About 15,000 Singaporeans have checked their diabetes risk through the self-assessment test since it was rolled out on Sept 1.

Minister for Health Gan Kim Yong, who was the guest of honour at the opening of a roadshow at One Raffles Place to encourage more people to do the self-assessment, said that the tool is targeted primarily at this group.

“While most of us think that age is a key factor for diabetes... age is not the only factor. Depending on your family history and lifestyle, these are also very important risk factors,” he said on Tuesday (Sept 19).

“I think it’s very important for us to have a very targeted approach to this younger group, to help them identify whether they are among the high-risk group, and to take action against it.”

The test consists of eight questions for women and seven for men that take into account factors such as age, gender, family history of diabetes, body mass index and personal history of hypertension.

With this information, an individual’s current risk of undiagnosed diabetes is assessed.
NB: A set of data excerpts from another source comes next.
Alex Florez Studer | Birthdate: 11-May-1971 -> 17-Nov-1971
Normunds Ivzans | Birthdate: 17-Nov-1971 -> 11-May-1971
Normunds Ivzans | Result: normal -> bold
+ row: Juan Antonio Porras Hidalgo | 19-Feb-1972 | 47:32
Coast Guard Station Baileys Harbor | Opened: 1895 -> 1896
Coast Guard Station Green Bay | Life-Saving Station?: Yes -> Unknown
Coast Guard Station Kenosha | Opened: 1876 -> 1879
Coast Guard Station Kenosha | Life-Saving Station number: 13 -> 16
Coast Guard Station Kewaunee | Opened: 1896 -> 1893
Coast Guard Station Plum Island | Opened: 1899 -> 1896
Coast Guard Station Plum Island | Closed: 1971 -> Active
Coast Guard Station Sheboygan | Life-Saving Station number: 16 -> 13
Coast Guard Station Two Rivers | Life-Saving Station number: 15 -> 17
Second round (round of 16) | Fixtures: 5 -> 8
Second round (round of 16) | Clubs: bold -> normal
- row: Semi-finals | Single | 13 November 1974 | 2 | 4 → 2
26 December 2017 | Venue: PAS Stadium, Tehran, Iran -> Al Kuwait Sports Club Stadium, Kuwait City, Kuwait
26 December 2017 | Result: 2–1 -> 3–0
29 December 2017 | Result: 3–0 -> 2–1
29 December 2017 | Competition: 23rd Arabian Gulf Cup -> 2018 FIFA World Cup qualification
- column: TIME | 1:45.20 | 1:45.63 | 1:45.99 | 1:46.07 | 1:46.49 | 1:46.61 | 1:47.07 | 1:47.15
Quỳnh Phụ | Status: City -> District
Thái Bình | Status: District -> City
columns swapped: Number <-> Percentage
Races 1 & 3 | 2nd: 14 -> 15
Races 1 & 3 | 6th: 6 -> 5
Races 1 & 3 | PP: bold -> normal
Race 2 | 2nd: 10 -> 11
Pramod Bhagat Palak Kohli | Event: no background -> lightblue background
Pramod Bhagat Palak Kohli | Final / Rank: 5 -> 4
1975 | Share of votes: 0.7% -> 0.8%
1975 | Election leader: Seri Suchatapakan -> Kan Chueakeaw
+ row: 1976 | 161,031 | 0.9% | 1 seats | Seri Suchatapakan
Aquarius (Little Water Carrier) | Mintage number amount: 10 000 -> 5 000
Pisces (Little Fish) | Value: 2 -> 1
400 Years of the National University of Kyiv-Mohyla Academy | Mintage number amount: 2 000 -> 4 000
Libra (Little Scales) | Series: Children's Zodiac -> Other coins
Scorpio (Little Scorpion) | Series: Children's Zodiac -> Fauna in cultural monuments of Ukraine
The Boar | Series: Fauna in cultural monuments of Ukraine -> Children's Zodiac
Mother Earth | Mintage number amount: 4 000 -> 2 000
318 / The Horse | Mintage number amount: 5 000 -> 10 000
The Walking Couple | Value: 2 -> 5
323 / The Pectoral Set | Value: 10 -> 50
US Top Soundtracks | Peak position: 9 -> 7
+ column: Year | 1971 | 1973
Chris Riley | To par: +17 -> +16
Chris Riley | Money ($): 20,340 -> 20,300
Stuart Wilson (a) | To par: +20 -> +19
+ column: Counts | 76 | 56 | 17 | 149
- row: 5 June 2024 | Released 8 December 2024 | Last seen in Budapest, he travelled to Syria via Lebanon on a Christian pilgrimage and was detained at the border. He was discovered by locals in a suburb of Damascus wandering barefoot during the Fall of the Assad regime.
The result does not reflect lifetime risk, as a person’s risk may vary with changes in some of the factors.

The initiative is part of the ministry’s disease prevention efforts, which also include awareness campaigns and a $20 million investment to promote healthier ingredients, first announced in March.

The health screening subsidies are available for up to five conditions - diabetes, high blood pressure, high cholesterol and cervical and colorectal cancers.

The DRA tool is accessible on HealthHub at

At the roadshow, which ends on Wednesday, Mr Gan toured the booths, which contained information about the DRA tool, Screen for Life subsidies and the HealthHub Track app, a free personal health management app by the Health Promotion Board.

He stressed that health is an individual responsibility.

“The Government can do what we can to encourage, to support, to incentivise, but ultimately, each individual must take responsibility for his health.”